# Question: Given a pretrained model, how small can we make the file that stores the model weights?

## Let's calculate what our theorectical lower limit. We can do this with a simple calculation:

$$ \text{min file size} = \text{num of model params} * \text{size per param} $$

In [1]:
import torchvision.models as models
import torch
import numpy as np

In [2]:
model = models.vgg16(pretrained=True)

In [3]:
# http://pytorch.org/docs/master/tensors.html
PRECISION = {
    str(torch.FloatTensor): 32,
    str(torch.DoubleTensor): 64,
    str(torch.HalfTensor): 16,
    str(torch.ByteTensor): 8,
    str(torch.CharTensor): 8,
    str(torch.ShortTensor): 16,
    str(torch.IntTensor): 32,
    str(torch.LongTensor): 64,
}
BITS_PER_BYTE = 8

def get_param_count(model):
    num_model_params = 0
    for p in model.parameters():
        num_model_params += p.numel()
    return num_model_params

def get_param_precision(model):
    tensor_type = type(model.parameters().next().data)
    return PRECISION[str(tensor_type)]

def get_min_file_size(model):
    num_model_params = get_param_count(model)
    size_per_param = get_param_precision(model) / BITS_PER_BYTE
    return num_model_params * size_per_param

min_file_size = get_min_file_size(model)
print 'min file size = {:,} bytes '.format(min_file_size)

min file size = 553,430,176 bytes 


## So our lower limit is ~553 MB. 

## How close is this calculation to the value we see when using `torch.save`?

In [4]:
import os

In [6]:
def get_actual_file_size(model):
    file_name = 'model.pt'
    torch.save(model, file_name)
    return os.path.getsize(file_name)

actual_file_size = get_actual_file_size(model)
print 'actual file size = {:,}'.format(actual_file_size)
print 'difference = {:.2}%'.format(abs(min_file_size - actual_file_size) / float(min_file_size))

actual file size = 553,458,637
difference = 5.1e-05%


## The actual file size is ~= the lower limit...is this a fluke?

In [9]:
# WARNING: This will take awhile to run especially if it is your first 
# using one of the pretrained models; pytorch needs to download the weights 
# if they do not already exist locally.

excluded = [models.ResNet, models.VGG, 
            models.DenseNet, models.AlexNet, 
            models.SqueezeNet, models.Inception3]

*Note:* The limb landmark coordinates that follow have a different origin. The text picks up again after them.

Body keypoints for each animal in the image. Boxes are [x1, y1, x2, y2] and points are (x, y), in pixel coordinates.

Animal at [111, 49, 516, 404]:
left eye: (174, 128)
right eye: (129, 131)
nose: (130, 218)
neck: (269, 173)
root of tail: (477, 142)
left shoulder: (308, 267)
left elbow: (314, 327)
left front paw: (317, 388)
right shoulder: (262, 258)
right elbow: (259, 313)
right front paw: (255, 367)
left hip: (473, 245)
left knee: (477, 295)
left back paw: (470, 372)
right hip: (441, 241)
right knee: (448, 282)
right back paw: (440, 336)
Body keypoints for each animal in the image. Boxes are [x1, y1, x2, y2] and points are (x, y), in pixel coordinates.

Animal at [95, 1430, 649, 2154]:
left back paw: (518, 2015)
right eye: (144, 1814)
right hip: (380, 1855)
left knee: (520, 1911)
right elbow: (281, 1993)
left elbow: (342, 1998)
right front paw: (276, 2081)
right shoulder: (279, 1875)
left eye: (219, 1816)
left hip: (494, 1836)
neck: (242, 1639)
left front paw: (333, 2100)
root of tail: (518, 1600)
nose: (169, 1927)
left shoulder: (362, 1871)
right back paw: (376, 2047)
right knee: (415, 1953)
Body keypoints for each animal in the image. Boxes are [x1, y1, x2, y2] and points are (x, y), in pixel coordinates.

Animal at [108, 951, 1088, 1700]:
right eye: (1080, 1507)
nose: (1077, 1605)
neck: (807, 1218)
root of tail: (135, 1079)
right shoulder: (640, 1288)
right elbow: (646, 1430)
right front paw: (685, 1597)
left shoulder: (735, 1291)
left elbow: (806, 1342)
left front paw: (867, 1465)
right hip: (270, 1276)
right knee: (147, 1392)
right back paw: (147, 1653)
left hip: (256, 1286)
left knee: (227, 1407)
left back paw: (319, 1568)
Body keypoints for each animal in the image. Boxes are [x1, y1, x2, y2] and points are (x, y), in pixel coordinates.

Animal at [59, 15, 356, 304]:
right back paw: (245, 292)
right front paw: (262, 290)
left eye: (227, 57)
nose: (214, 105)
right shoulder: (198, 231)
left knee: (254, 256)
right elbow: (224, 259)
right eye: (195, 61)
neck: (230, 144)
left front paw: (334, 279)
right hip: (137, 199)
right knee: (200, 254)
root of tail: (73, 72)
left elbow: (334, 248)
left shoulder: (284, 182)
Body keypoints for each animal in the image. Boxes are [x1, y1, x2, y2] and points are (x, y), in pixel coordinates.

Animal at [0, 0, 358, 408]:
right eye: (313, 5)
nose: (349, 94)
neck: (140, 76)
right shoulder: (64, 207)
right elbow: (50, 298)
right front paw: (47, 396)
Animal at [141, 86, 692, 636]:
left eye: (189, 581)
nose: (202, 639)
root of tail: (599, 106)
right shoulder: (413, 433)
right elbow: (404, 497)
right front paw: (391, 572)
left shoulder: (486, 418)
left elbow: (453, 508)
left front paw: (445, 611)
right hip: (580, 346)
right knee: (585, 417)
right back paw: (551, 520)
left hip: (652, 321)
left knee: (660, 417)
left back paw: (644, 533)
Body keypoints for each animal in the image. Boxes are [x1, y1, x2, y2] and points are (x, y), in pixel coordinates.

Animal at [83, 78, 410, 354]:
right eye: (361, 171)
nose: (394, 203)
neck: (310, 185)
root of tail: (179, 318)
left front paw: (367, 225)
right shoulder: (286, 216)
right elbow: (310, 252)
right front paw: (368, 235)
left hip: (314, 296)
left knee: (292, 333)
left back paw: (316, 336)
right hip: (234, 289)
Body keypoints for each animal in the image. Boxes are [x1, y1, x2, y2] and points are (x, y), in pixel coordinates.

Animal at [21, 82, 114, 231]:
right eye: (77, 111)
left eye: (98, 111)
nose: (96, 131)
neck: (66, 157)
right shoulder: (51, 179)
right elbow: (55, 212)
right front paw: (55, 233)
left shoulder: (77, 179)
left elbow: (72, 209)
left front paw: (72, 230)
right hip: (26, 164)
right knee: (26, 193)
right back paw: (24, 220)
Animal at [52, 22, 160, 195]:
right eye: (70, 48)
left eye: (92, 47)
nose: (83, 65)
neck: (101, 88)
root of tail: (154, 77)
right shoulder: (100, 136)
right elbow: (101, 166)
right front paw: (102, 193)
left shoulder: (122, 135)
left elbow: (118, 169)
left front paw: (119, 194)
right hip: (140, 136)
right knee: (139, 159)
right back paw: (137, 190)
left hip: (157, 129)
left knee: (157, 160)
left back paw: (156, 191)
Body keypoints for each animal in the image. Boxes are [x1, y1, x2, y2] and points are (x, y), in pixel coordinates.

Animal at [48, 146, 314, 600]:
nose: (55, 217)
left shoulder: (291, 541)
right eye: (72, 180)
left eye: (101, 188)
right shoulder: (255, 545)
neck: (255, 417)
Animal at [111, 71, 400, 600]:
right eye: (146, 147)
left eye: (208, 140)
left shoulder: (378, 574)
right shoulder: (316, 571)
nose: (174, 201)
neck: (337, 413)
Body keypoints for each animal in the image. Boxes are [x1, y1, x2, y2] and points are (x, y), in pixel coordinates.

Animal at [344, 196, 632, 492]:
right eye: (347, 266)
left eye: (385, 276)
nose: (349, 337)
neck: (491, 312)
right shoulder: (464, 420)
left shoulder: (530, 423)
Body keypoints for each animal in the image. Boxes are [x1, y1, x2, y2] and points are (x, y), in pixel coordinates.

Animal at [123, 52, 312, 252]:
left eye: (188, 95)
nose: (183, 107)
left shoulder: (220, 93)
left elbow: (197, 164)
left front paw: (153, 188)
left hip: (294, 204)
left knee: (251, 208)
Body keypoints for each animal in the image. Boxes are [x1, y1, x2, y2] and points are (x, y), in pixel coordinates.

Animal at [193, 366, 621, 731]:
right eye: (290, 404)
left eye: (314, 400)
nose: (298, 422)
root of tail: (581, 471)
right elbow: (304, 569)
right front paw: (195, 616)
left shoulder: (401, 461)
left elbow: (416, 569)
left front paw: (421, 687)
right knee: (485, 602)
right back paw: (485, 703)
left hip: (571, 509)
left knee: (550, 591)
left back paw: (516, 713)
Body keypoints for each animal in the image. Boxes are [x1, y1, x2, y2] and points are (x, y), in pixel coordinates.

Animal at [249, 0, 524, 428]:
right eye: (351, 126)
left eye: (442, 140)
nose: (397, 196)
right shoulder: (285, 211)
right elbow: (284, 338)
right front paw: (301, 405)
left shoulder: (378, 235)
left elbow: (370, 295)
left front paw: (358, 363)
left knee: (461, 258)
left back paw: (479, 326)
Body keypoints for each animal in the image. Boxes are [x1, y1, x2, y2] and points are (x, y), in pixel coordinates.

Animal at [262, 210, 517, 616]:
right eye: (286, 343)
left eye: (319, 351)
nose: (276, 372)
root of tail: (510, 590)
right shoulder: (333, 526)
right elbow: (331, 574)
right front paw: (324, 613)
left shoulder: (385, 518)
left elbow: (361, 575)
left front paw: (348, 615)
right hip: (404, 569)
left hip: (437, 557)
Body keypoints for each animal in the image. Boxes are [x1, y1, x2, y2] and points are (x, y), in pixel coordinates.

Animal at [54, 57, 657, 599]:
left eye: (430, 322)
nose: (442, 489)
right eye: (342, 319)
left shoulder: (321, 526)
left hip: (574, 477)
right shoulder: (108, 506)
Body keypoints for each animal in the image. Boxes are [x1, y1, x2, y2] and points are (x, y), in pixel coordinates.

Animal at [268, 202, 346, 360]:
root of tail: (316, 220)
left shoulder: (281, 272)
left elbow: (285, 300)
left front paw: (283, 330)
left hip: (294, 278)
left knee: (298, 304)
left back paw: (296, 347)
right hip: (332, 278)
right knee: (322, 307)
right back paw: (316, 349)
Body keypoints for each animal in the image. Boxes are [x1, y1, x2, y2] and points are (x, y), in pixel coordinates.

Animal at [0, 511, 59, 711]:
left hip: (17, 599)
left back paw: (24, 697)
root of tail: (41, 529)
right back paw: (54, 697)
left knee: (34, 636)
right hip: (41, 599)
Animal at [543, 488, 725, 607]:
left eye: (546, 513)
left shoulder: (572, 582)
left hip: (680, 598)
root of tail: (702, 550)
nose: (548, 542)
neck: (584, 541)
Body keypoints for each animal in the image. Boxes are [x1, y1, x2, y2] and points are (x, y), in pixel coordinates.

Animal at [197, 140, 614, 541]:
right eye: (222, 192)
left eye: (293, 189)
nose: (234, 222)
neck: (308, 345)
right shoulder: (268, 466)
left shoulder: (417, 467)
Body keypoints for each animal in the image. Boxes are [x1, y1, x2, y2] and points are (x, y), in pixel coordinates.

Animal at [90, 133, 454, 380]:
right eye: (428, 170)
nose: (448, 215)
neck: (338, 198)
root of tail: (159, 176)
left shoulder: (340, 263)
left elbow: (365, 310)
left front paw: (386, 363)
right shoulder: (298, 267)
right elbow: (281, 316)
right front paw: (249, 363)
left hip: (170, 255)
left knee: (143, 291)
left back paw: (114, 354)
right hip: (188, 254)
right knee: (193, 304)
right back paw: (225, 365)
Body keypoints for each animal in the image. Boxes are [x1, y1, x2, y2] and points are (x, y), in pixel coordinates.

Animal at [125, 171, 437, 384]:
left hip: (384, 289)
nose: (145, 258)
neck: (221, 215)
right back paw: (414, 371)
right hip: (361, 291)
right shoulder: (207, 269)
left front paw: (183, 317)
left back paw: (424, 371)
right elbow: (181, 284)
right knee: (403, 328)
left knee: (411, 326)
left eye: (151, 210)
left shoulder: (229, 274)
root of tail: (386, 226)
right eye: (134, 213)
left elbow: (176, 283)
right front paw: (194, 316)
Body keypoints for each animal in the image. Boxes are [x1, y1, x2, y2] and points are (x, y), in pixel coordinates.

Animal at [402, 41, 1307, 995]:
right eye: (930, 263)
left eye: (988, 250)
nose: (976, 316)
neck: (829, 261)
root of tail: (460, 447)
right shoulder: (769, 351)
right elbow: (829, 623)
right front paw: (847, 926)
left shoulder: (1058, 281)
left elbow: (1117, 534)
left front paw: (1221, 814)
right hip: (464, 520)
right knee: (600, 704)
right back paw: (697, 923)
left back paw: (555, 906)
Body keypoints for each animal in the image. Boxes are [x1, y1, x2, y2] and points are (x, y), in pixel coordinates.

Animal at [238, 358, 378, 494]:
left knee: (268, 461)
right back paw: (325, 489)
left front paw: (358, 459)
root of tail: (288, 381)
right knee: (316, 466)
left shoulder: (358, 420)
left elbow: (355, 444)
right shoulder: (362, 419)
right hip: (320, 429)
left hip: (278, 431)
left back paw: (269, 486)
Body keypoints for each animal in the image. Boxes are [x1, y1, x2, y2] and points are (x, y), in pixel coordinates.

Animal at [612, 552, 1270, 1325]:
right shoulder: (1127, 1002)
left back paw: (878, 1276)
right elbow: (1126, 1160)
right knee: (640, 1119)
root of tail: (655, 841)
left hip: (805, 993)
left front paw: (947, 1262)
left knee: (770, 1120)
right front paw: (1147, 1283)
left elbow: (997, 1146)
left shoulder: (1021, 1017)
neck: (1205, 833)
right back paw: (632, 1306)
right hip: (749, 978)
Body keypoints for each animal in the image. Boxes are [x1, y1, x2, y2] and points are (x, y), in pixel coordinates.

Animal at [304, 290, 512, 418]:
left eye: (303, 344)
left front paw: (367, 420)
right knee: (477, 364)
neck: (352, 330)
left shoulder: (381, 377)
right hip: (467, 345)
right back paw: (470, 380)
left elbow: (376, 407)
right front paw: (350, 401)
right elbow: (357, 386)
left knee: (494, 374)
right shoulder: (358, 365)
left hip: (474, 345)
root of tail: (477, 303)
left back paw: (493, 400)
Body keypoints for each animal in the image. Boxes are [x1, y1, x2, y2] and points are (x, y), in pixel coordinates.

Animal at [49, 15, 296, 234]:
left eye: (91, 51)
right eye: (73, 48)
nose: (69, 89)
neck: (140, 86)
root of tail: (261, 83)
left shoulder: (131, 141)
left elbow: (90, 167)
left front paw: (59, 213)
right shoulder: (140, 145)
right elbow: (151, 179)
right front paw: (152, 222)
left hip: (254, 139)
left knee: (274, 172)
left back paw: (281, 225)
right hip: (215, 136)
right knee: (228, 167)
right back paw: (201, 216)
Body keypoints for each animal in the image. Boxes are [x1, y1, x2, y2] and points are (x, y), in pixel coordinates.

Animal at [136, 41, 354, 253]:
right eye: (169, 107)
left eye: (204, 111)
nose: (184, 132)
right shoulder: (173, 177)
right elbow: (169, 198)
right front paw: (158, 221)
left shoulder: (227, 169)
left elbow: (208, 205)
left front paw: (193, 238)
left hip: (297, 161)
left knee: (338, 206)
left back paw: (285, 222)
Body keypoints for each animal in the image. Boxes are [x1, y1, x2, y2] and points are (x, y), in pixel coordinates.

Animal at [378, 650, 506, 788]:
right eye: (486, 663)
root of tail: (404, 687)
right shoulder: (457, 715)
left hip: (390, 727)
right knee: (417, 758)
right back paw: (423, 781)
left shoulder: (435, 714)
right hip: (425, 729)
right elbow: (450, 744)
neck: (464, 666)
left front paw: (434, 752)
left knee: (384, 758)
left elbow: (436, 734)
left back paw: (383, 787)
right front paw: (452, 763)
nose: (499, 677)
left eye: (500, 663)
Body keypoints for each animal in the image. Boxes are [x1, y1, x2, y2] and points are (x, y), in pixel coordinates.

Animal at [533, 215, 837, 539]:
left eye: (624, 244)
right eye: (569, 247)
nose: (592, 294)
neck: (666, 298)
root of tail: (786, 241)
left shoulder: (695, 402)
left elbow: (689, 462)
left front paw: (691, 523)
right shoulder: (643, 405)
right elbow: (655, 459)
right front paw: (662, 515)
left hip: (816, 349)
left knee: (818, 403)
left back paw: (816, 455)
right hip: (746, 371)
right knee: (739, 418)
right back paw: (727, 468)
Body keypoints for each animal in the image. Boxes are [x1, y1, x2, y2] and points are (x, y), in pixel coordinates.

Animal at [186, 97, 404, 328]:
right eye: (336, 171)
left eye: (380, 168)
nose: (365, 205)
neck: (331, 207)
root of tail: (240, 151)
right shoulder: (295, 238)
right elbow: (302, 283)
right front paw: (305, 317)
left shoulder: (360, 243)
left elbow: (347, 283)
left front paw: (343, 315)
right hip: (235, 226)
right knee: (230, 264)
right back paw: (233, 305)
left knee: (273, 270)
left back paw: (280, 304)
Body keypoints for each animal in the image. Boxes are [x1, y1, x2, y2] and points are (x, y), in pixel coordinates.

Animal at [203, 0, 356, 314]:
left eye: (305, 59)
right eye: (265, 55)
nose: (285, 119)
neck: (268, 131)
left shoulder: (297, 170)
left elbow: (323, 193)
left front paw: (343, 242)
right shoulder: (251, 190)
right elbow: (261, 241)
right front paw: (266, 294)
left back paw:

# https://stackoverflow.com/questions/21885814/how-to-iterate-through-a-modules-functions
max_diff = None
for _, method in models.__dict__.iteritems():
    # Is it a pretrained model?
    if callable(method) and method not in excluded:
        model = method(pretrained=True)
        diff = abs(get_min_file_size(model) - get_actual_file_size(model)) / float(min_file_size)
        max_diff = max(diff, max_diff)
        
print 'max difference = {:.2}%'.format(max_diff)

Downloading: "https://download.pytorch.org/models/inception_v3_google-1a9a5a14.pth" to /Users/jkarimi91/.torch/models/inception_v3_google-1a9a5a14.pth
100.0%
Downloading: "https://download.pytorch.org/models/vgg13-c768596a.pth" to /Users/jkarimi91/.torch/models/vgg13-c768596a.pth
100.0%
Downloading: "https://download.pytorch.org/models/densenet201-c1103571.pth" to /Users/jkarimi91/.torch/models/densenet201-c1103571.pth
100.0%
Downloading: "https://download.pytorch.org/models/vgg11-bbd30ac9.pth" to /Users/jkarimi91/.torch/models/vgg11-bbd30ac9.pth
100.0%
Downloading: "https://download.pytorch.org/models/resnet101-5d3b4d8f.pth" to /Users/jkarimi91/.torch/models/resnet101-5d3b4d8f.pth
100.0%
Downloading: "https://download.pytorch.org/models/squeezenet1_0-a815701f.pth" to /Users/jkarimi91/.torch/models/squeezenet1_0-a815701f.pth
100.0%
Downloading: "https://download.pytorch.org/models/squeezenet1_1-f364aa15.pth" to /Users/jkarimi91/.torch/models/squeezenet1_1-f364aa15.pth
100.0%
Downloadin

max difference = 0.0021%


## Nope, `torch.save` really is optimal!

## So what does this tell us i.e. what is the answer to our original question?

# Answer: Our file sizes are already optimal. In order to further reduce the file size, we would have to use lower precsision weights or a smaller model altogether.